Two years ago, the US Supreme Court ruled in an Arizona death-penalty case that juries, not judges, must make the decision about whether a convicted murderer should be subjected to capital punishment.

The ruling reversed the sentence of death-row inmate Timothy Ring, and it prompted a number of states to rewrite their capital sentencing procedures to involve juries rather than judges in all pending and future cases.

But the Ring case left open a thorny question. If Mr. Ring's death sentence was meted out in violation of constitutional principles, what about scores of other inmates sentenced to die under similar circumstances? Should their sentences be reversed too?

Monday, the justices take up a second Arizona case to decide whether the court's 2002 decision in the Ring case should be applied retroactively.

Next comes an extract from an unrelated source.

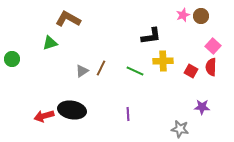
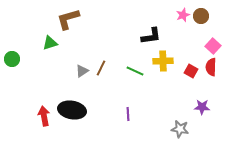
brown L-shape: rotated 45 degrees counterclockwise
red arrow: rotated 96 degrees clockwise
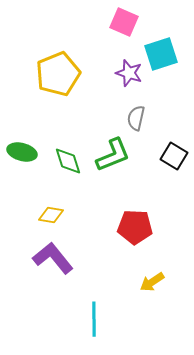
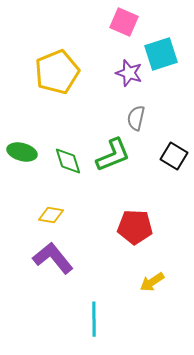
yellow pentagon: moved 1 px left, 2 px up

If a majority of justices answer yes, their ruling could invalidate every death sentence in the US handed down by a judge rather than a jury.

The case has potential implications for 86 death-row inmates in Arizona, 14 in Idaho, 12 in Nevada, five in Nebraska, and four in Montana. If the high court issues a particularly broad ruling mandating mass resentencings, the case could also affect death-row inmates in Florida, Alabama, Delaware, and Indiana. Some analysts warn that any ruling supporting retroactive application of Ring would trigger constitutional challenges to a wide range of noncapital sentences determined by judges rather than juries, including federal sentencing guidelines.

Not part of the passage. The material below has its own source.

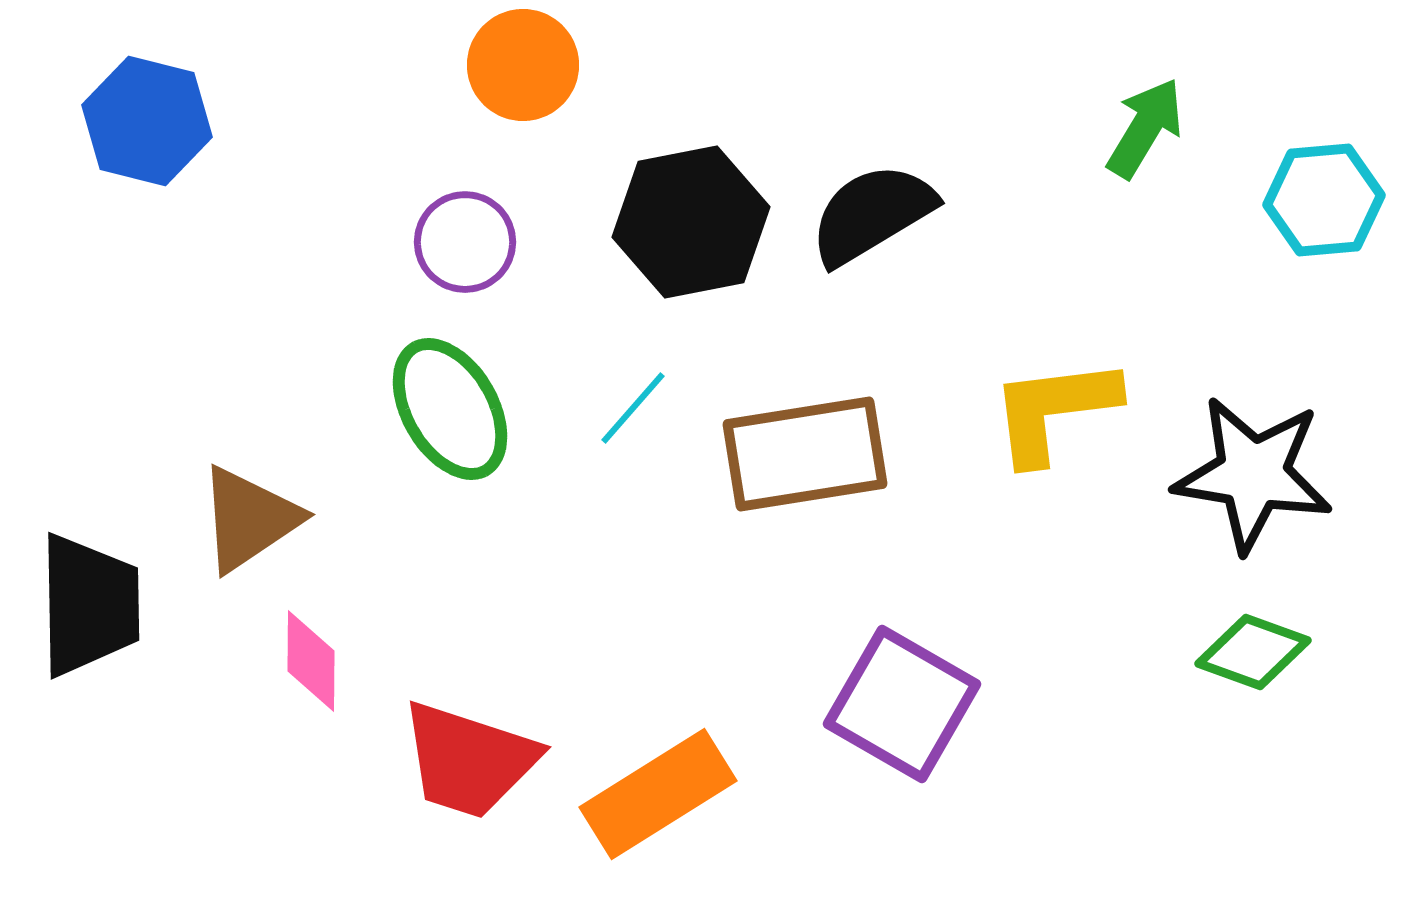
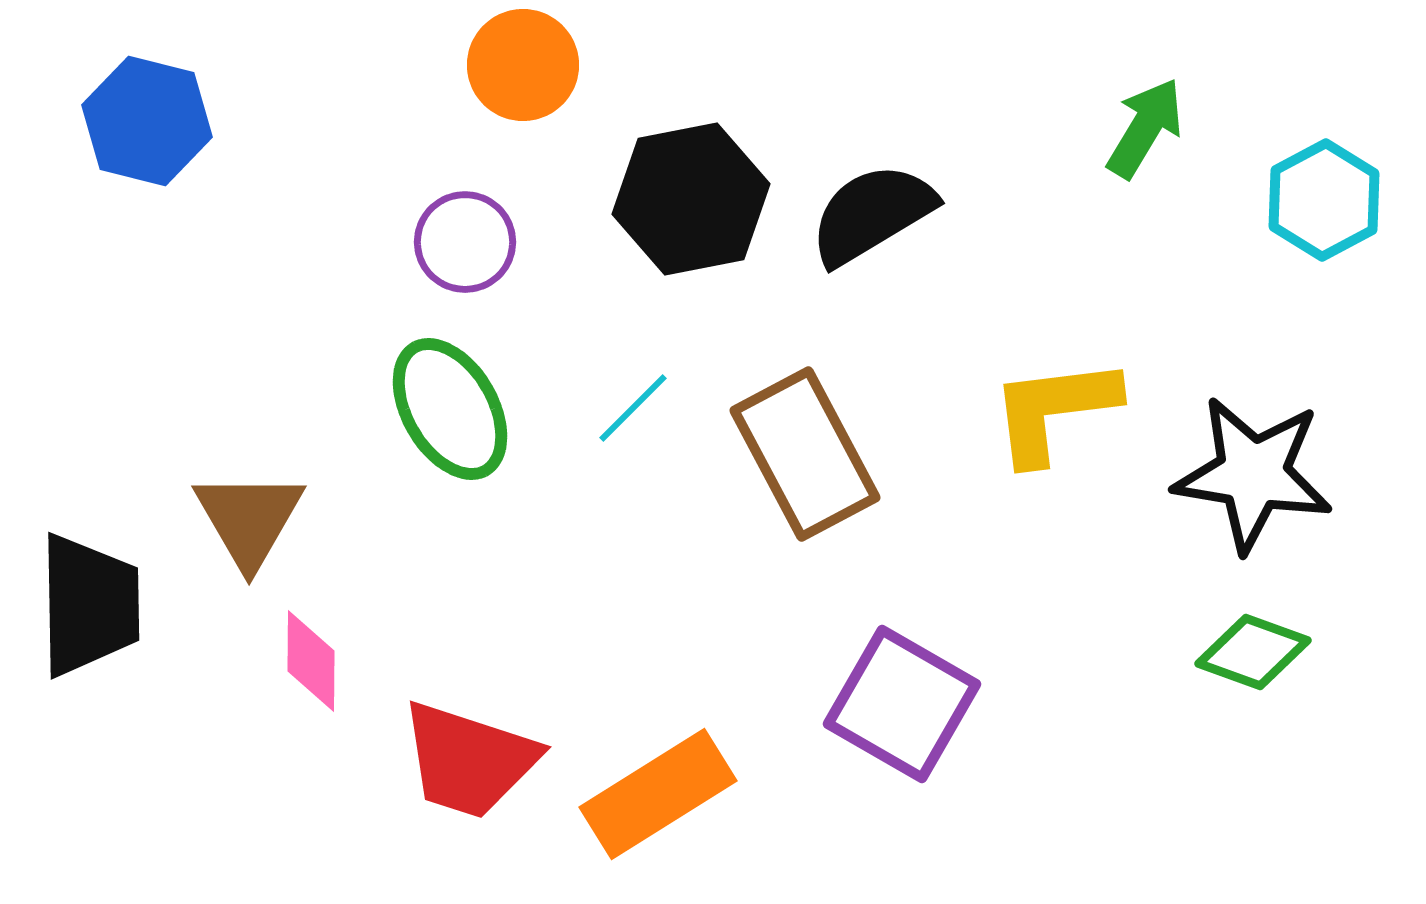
cyan hexagon: rotated 23 degrees counterclockwise
black hexagon: moved 23 px up
cyan line: rotated 4 degrees clockwise
brown rectangle: rotated 71 degrees clockwise
brown triangle: rotated 26 degrees counterclockwise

The case, Schriro v. Summerlin, is not about whether convicted murderers should be set free. Rather, the issue is whether they must be afforded a new sentencing hearing to allow a jury rather than a judge to decide whether they should be put to death or locked away in prison.

"What it comes down to is fairness," says Dale Baich of the Federal Public Defender's Office in Phoenix, which is representing Arizona death-row inmate Warren Wesley Summerlin. "Do you allow some individuals on death row to get the benefit of the Ring decision, and not allow others to get that benefit?"

Results could be the same

Arizona prosecutors have a different view. "Is it fair for the state and society to go through another sentencing when they relied on existing law and did it correctly [the first time]?" says John Pressley Todd, Arizona assistant attorney general. Mr. Todd says that even if Mr. Summerlin is afforded a new sentencing hearing, it is unlikely that any jury would reach a result different from the death sentence issued by the judge.

Summerlin was convicted of raping and bludgeoning to death a bill collector, Brenna Bailey, who came to his home in April 1981. Her body was discovered a day later wrapped in a bedsheet in the trunk of her car. Summerlin's wife identified the bedsheet as having come from the Summerlin home.